Instructions for the task –
Give the data from its start through the line containing "2 апреля, 2024 в 17:12", inclusive, as a Markdown table with the columns No. and Line, one numbered row per line and blank lines skipped. Omit the pictures.

*** Material to process ***

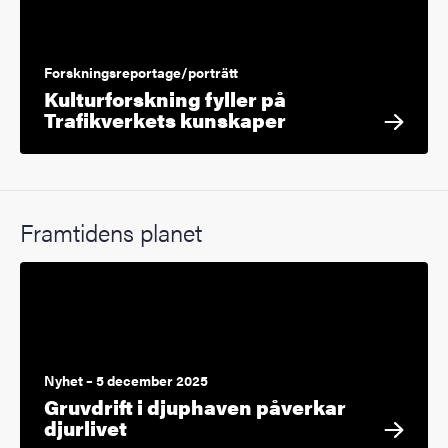
Forskningsreportage/porträtt
Kulturforskning fyller på
Trafikverkets kunskaper
Framtidens planet
Nyhet – 5 december 2025
Gruvdrift i djuphaven påverkar
djurlivet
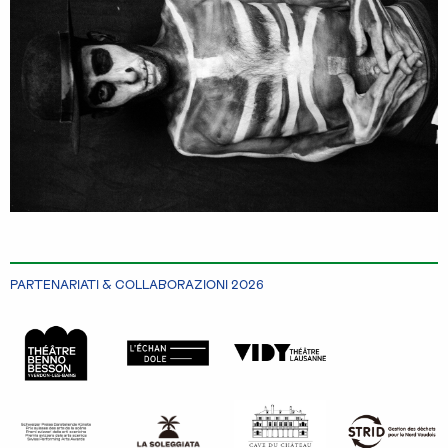
PARTENARIATI & COLLABORAZIONI 2026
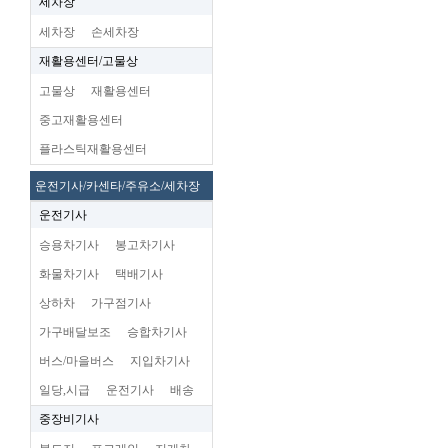
세차장
세차장
손세차장
재활용센터/고물상
고물상
재활용센터
중고재활용센터
플라스틱재활용센터
운전기사/카센타/주유소/세차장
운전기사
승용차기사
봉고차기사
화물차기사
택배기사
상하차
가구점기사
가구배달보조
승합차기사
버스/마을버스
지입차기사
일당,시급
운전기사
배송
중장비기사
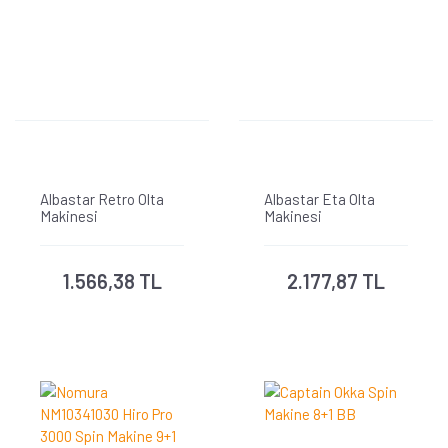
Albastar Retro Olta
Albastar Eta Olta
Makinesi
Makinesi
1.566,38 TL
2.177,87 TL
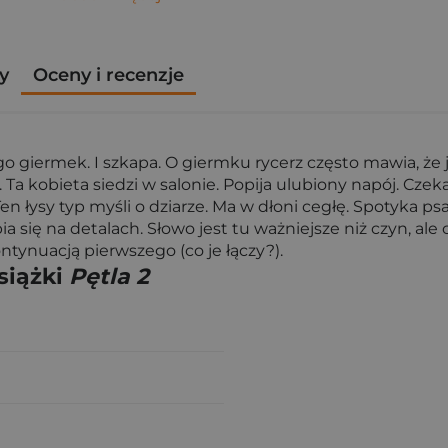
y
Oceny i recenzje
go giermek. I szkapa. O giermku rycerz często mawia, że 
a kobieta siedzi w salonie. Popija ulubiony napój. Czeka
n łysy typ myśli o dziarze. Ma w dłoni cegłę. Spotyka psa
ia się na detalach. Słowo jest tu ważniejsze niż czyn, a
tynuacją pierwszego (co je łączy?).
siążki
Pętla 2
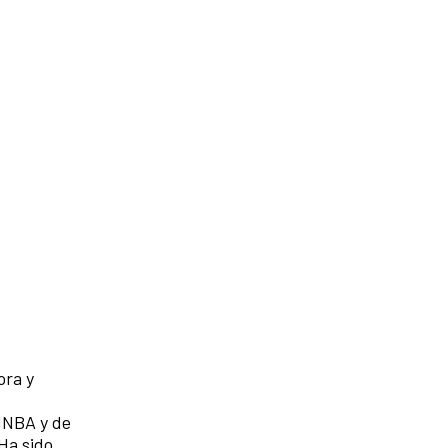
ora y
 INBA y de
Ha sido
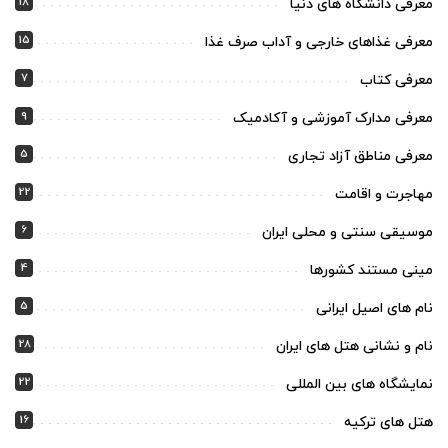
18
معرفی دانشگاه های دنیا
15
معرفی غذاهای خارجی و آداب صرف غذا
7
معرفی کتاب
9
معرفی مدارک آموزشی و آکادمیک
5
معرفی مناطق آزاد تجاری
22
مهاجرت و اقامت
6
موسیقی سنتی و محلی ایران
4
مینی مستند کشورها
5
نام های اصیل ایرانی
28
نام و نشانی هتل های ایران
22
نمایشگاه های بین المللی
16
هتل های ترکیه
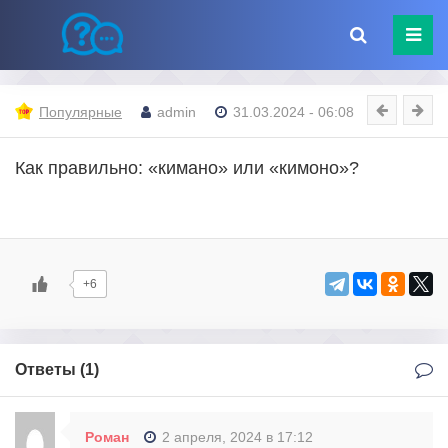
Популярные
admin
31.03.2024 - 06:08
Как правильно: «кимано» или «кимоно»?
+6
Ответы (
1
)
Роман
2 апреля, 2024 в 17:12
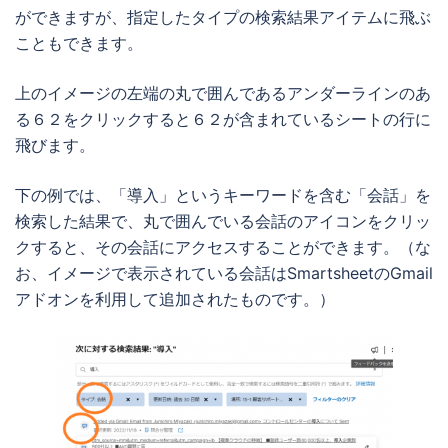
ができますが、指定したタイプの検索結果アイテムに飛ぶ
こともできます。
上のイメージの左端の丸で囲んであるアンダーラインのあ
る６２をクリックすると６２が含まれているシートの行に
飛びます。
下の例では、「導入」というキーワードを含む「会話」を
検索した結果で、丸で囲んでいる会話のアイコンをクリッ
クすると、その会話にアクセスすることができます。（な
お、イメージで表示されている会話はSmartsheetのGmail
アドオンを利用して追加されたものです。）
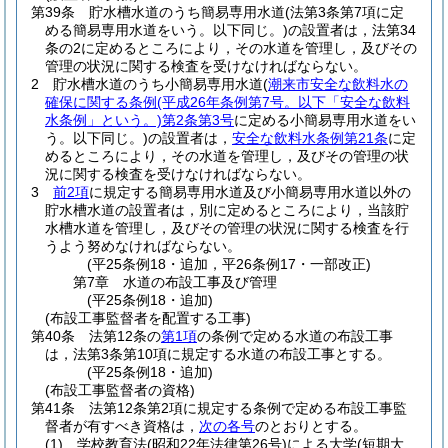
第39条
貯水槽水道のうち簡易専用水道
(法第3条第7項に定
める簡易専用水道をいう。以下同じ。)
の設置者は，法第34
条の2に定めるところにより，その水道を管理し，及びその
管理の状況に関する検査を受けなければならない。
2
貯水槽水道のうち小簡易専用水道
(
潮来市安全な飲料水の
確保に関する条例
(平成26年条例第7号。以下「安全な飲料
水条例」という。)
第2条第3号
に定める小簡易専用水道をい
う。以下同じ。)
の設置者は，
安全な飲料水条例第21条
に定
めるところにより，その水道を管理し，及びその管理の状
況に関する検査を受けなければならない。
3
前2項
に規定する簡易専用水道及び小簡易専用水道以外の
貯水槽水道の設置者は，別に定めるところにより，当該貯
水槽水道を管理し，及びその管理の状況に関する検査を行
うよう努めなければならない。
(平25条例18・追加，平26条例17・一部改正)
第7章
水道の布設工事及び管理
(平25条例18・追加)
(布設工事監督者を配置する工事)
第40条
法第12条の
第1項
の条例で定める水道の布設工事
は，法第3条第10項に規定する水道の布設工事とする。
(平25条例18・追加)
(布設工事監督者の資格)
第41条
法第12条第2項に規定する条例で定める布設工事監
督者が有すべき資格は，
次の各号
のとおりとする。
(1)
学校教育法
(昭和22年法律第26号)
による大学
(短期大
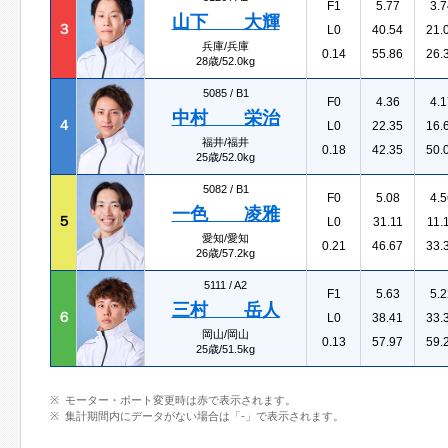
F1
5.77
3.7
山下 大輝
３
L0
40.54
21.
兵庫/兵庫
0.14
55.86
26.
28歳/52.0kg
5085 /
B1
F0
4.36
4.1
中村 栄治
４
L0
22.35
16.
福井/福井
0.18
42.35
50.
25歳/52.0kg
5082 /
B1
F0
5.08
4.5
一色 凌雅
５
L0
31.11
11.
愛知/愛知
0.21
46.67
33.
26歳/57.2kg
5111 /
A2
F1
5.63
5.2
三村 岳人
６
L0
38.41
33.
岡山/岡山
0.13
57.97
59.
25歳/51.5kg
モーター・ボート変更時は赤で表示されます。
集計期間内にデータがない場合は「-」で表示されます。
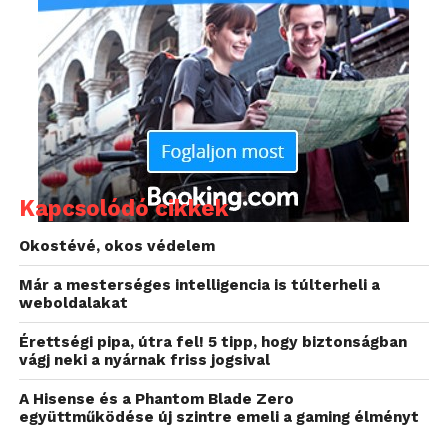
A bemutató ideje alatt a játékos kedvű érdeklődők
kipróbálhatják a Westel Enternet nyerő alkalmazásait
is és egyéb játékokban is felmérhetik multimédiás
felkészültségüket. A legjobbak között a szolgáltató
Westel Enternet ajándékcsomagokat, 20 percenként
T3 magazint és fődíjként egy készülékes Domino
csomagot sorsol ki.
Kapcsolódó cikkek
A program idején minden akciós MMS készülék
Okostévé, okos védelem
vásárlásakor további 10 százalék kedvezmény
Már a mesterséges intelligencia is túlterheli a
vehető igénybe.
weboldalakat
Érettségi pipa, útra fel! 5 tipp, hogy biztonságban
vágj neki a nyárnak friss jogsival
A Hisense és a Phantom Blade Zero
együttműködése új szintre emeli a gaming élményt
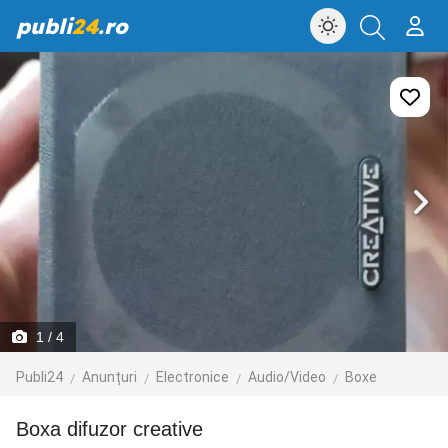
publi
24
.ro
1
/ 4
Publi24
Anunțuri
Electronice
Audio/Video
Boxe
boxa difuzor creative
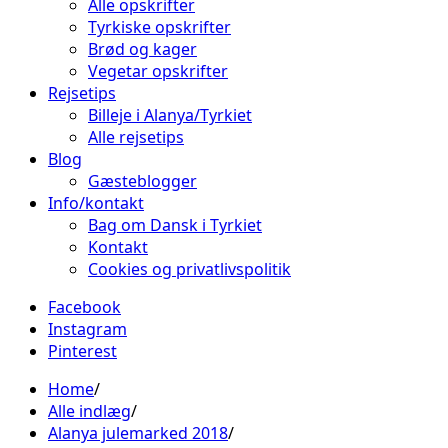
Alle opskrifter
Tyrkiske opskrifter
Brød og kager
Vegetar opskrifter
Rejsetips
Billeje i Alanya/Tyrkiet
Alle rejsetips
Blog
Gæsteblogger
Info/kontakt
Bag om Dansk i Tyrkiet
Kontakt
Cookies og privatlivspolitik
Facebook
Instagram
Pinterest
Home
Alle indlæg
Alanya julemarked 2018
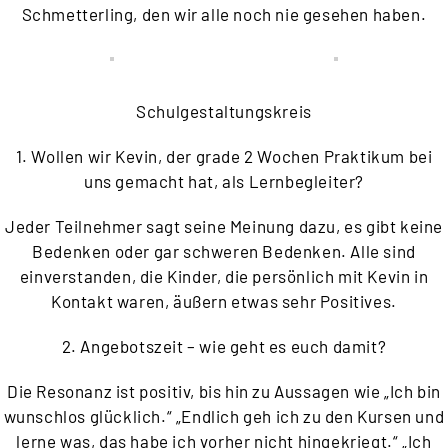
Schmetterling, den wir alle noch nie gesehen haben.
Schulgestaltungskreis
1. Wollen wir Kevin, der grade 2 Wochen Praktikum bei
uns gemacht hat, als Lernbegleiter?
Jeder Teilnehmer sagt seine Meinung dazu, es gibt keine
Bedenken oder gar schweren Bedenken. Alle sind
einverstanden, die Kinder, die persönlich mit Kevin in
Kontakt waren, äußern etwas sehr Positives.
2. Angebotszeit – wie geht es euch damit?
Die Resonanz ist positiv, bis hin zu Aussagen wie „Ich bin
wunschlos glücklich.“ „Endlich geh ich zu den Kursen und
lerne was, das habe ich vorher nicht hingekriegt.“ „Ich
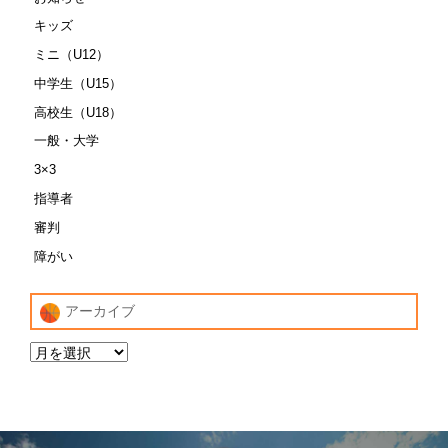
キッズ
ミニ（U12）
中学生（U15）
高校生（U18）
一般・大学
3×3
指導者
審判
障がい
アーカイブ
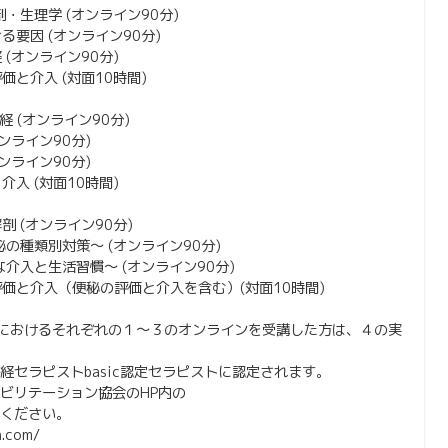
剖・生理学 (オンライン90分)
る要因 (オンライン90分)
 (オンライン90分)
評価と介入 (対面10時間)
経 (オンライン90分)
オンライン90分)
オンライン90分)
介入 (対面10時間)
剖 (オンライン90分)
秘の種類別対策〜 (オンライン90分)
要な介入と生活習慣〜 (オンライン90分)
の評価と介入（便秘の評価と介入を含む）(対面10時間)
におけるそれぞれの１〜３のオンラインを受講した方は、４の実
経セラピストbasic認定セラピストに認定されます。
ビリテーション協会のHP内の
ください。
n.com/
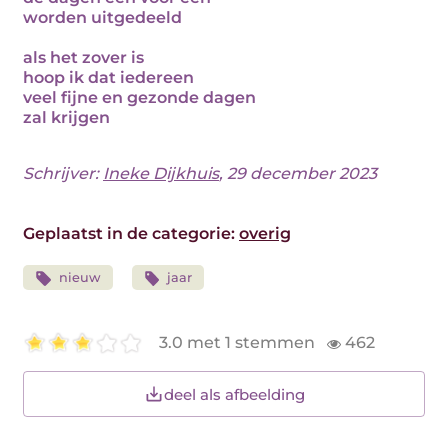
worden uitgedeeld
als het zover is
hoop ik dat iedereen
veel fijne en gezonde dagen
zal krijgen
Schrijver:
Ineke Dijkhuis
, 29 december 2023
Geplaatst in de categorie:
overig
nieuw
jaar
3.0 met 1 stemmen
462
deel als afbeelding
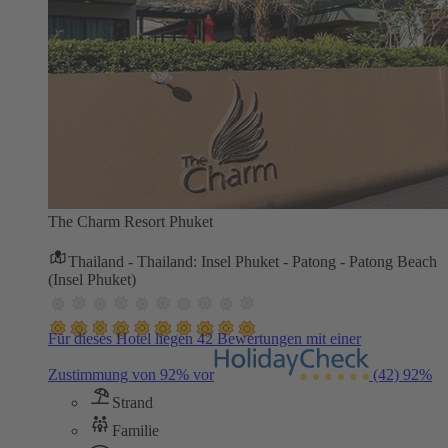
The Charm Resort Phuket
Thailand - Thailand: Insel Phuket - Patong - Patong Beach
(Insel Phuket)
Für dieses Hotel liegen 42 Bewertungen mit einer
Zustimmung von 92% vor
(42)
92%
Strand
Familie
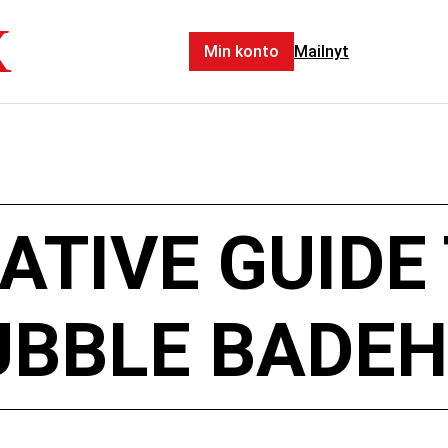
X
Min konto
Mailnyt
ATIVE GUIDE 
UBBLE BADE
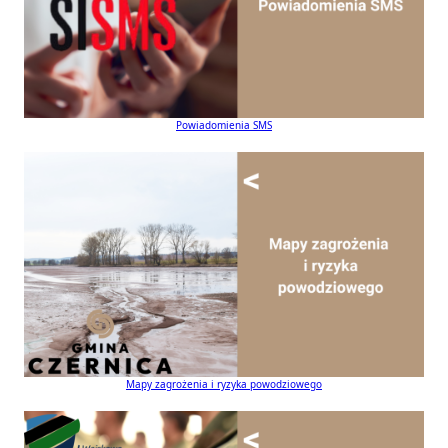
Powiadomienia SMS
Mapy zagrożenia i ryzyka powodziowego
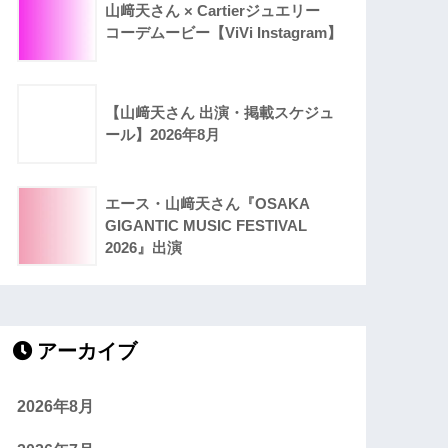
山﨑天さん × Cartierジュエリー
コーデムービー【ViVi Instagram】
【山﨑天さん 出演・掲載スケジュ
ール】2026年8月
エース・山﨑天さん『OSAKA
GIGANTIC MUSIC FESTIVAL
2026』出演
アーカイブ
2026年8月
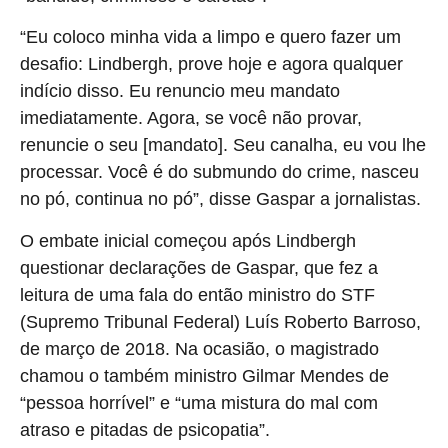
“Eu coloco minha vida a limpo e quero fazer um
desafio: Lindbergh, prove hoje e agora qualquer
indício disso. Eu renuncio meu mandato
imediatamente. Agora, se você não provar,
renuncie o seu [mandato]. Seu canalha, eu vou lhe
processar. Você é do submundo do crime, nasceu
no pó, continua no pó”, disse Gaspar a jornalistas.
O embate inicial começou após Lindbergh
questionar declarações de Gaspar, que fez a
leitura de uma fala do então ministro do STF
(Supremo Tribunal Federal) Luís Roberto Barroso,
de março de 2018. Na ocasião, o magistrado
chamou o também ministro Gilmar Mendes de
“pessoa horrível” e “uma mistura do mal com
atraso e pitadas de psicopatia”.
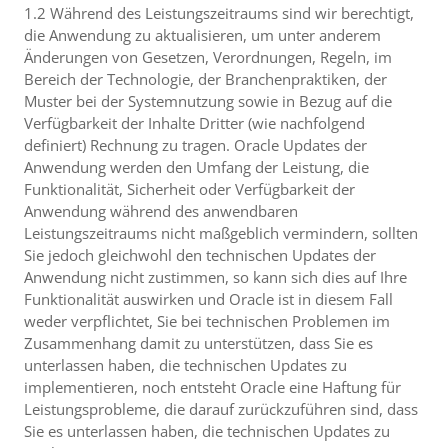
1.2 Während des Leistungszeitraums sind wir berechtigt,
die Anwendung zu aktualisieren, um unter anderem
Änderungen von Gesetzen, Verordnungen, Regeln, im
Bereich der Technologie, der Branchenpraktiken, der
Muster bei der Systemnutzung sowie in Bezug auf die
Verfügbarkeit der Inhalte Dritter (wie nachfolgend
definiert) Rechnung zu tragen. Oracle Updates der
Anwendung werden den Umfang der Leistung, die
Funktionalität, Sicherheit oder Verfügbarkeit der
Anwendung während des anwendbaren
Leistungszeitraums nicht maßgeblich vermindern, sollten
Sie jedoch gleichwohl den technischen Updates der
Anwendung nicht zustimmen, so kann sich dies auf Ihre
Funktionalität auswirken und Oracle ist in diesem Fall
weder verpflichtet, Sie bei technischen Problemen im
Zusammenhang damit zu unterstützen, dass Sie es
unterlassen haben, die technischen Updates zu
implementieren, noch entsteht Oracle eine Haftung für
Leistungsprobleme, die darauf zurückzuführen sind, dass
Sie es unterlassen haben, die technischen Updates zu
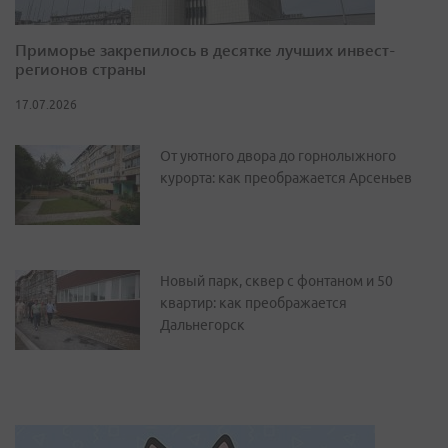
Приморье закрепилось в десятке лучших инвест-
регионов страны
17.07.2026
От уютного двора до горнолыжного
курорта: как преображается Арсеньев
Новый парк, сквер с фонтаном и 50
квартир: как преображается
Дальнегорск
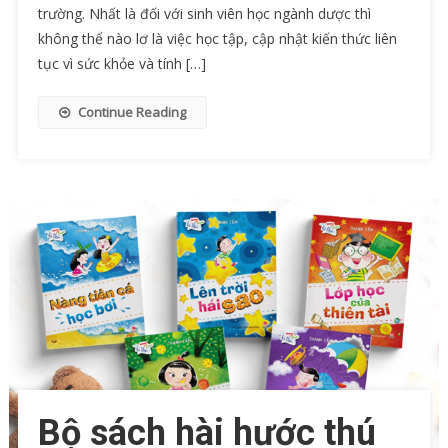
trường. Nhất là đối với sinh viên học ngành dược thì
không thể nào lơ là việc học tập, cập nhật kiến thức liên
tục vì sức khỏe và tính […]
Continue Reading
Bộ sách hài hước thú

***

Worked solution –
| No. | Line |
|---|---|
| 1 | Forskningsreportage/porträtt |
| 2 | Kulturforskning fyller på |
| 3 | Trafikverkets kunskaper |
| 4 | Framtidens planet |
| 5 | Nyhet – 5 december 2025 |
| 6 | Gruvdrift i djuphaven påverkar |
| 7 | djurlivet |
| 8 | PARTENARIATI & COLLABORAZIONI 2026 |
| 9 | 세차장 |
| 10 | 세차장 |
| 11 | 손세차장 |
| 12 | 재활용센터/고물상 |
| 13 | 고물상 |
| 14 | 재활용센터 |
| 15 | 중고재활용센터 |
| 16 | 플라스틱재활용센터 |
| 17 | 운전기사/카센타/주유소/세차장 |
| 18 | 운전기사 |
| 19 | 승용차기사 |
| 20 | 봉고차기사 |
| 21 | 화물차기사 |
| 22 | 택배기사 |
| 23 | 상하차 |
| 24 | 가구점기사 |
| 25 | 가구배달보조 |
| 26 | 승합차기사 |
| 27 | 버스/마을버스 |
| 28 | 지입차기사 |
| 29 | 일당,시급 |
| 30 | 운전기사 |
| 31 | 배송 |
| 32 | 중장비기사 |
| 33 | Albastar Retro Olta |
| 34 | Albastar Eta Olta |
| 35 | Makinesi |
| 36 | Makinesi |
| 37 | 1.566,38 TL |
| 38 | 2.177,87 TL |
| 39 | y |
| 40 | Oceny i recenzje |
| 41 | go giermek. I szkapa. O giermku rycerz często mawia, że  |
| 42 | a kobieta siedzi w salonie. Popija ulubiony napój. Czeka |
| 43 | n łysy typ myśli o dziarze. Ma w dłoni cegłę. Spotyka psa |
| 44 | ia się na detalach. Słowo jest tu ważniejsze niż czyn, a |
| 45 | tynuacją pierwszego (co je łączy?). |
| 46 | siążki |
| 47 | Pętla 2 |
| 48 | ora y |
| 49 |  INBA y de |
| 50 | Ha sido |
| 51 | 18 |
| 52 | معرفی دانشگاه های دنیا |
| 53 | 15 |
| 54 | معرفی غذاهای خارجی و آداب صرف غذا |
| 55 | 7 |
| 56 | معرفی کتاب |
| 57 | 9 |
| 58 | معرفی مدارک آموزشی و آکادمیک |
| 59 | 5 |
| 60 | معرفی مناطق آزاد تجاری |
| 61 | 22 |
| 62 | مهاجرت و اقامت |
| 63 | 6 |
| 64 | موسیقی سنتی و محلی ایران |
| 65 | 4 |
| 66 | مینی مستند کشورها |
| 67 | 5 |
| 68 | نام های اصیل ایرانی |
| 69 | 28 |
| 70 | نام و نشانی هتل های ایران |
| 71 | 22 |
| 72 | نمایشگاه های بین المللی |
| 73 | 16 |
| 74 | هتل های ترکیه |
| 75 | Популярные |
| 76 | admin |
| 77 | 31.03.2024 - 06:08 |
| 78 | Как правильно: «кимано» или «кимоно»? |
| 79 | +6 |
| 80 | Ответы ( |
| 81 | 1 |
| 82 | ) |
| 83 | Роман |
| 84 | 2 апреля, 2024 в 17:12 |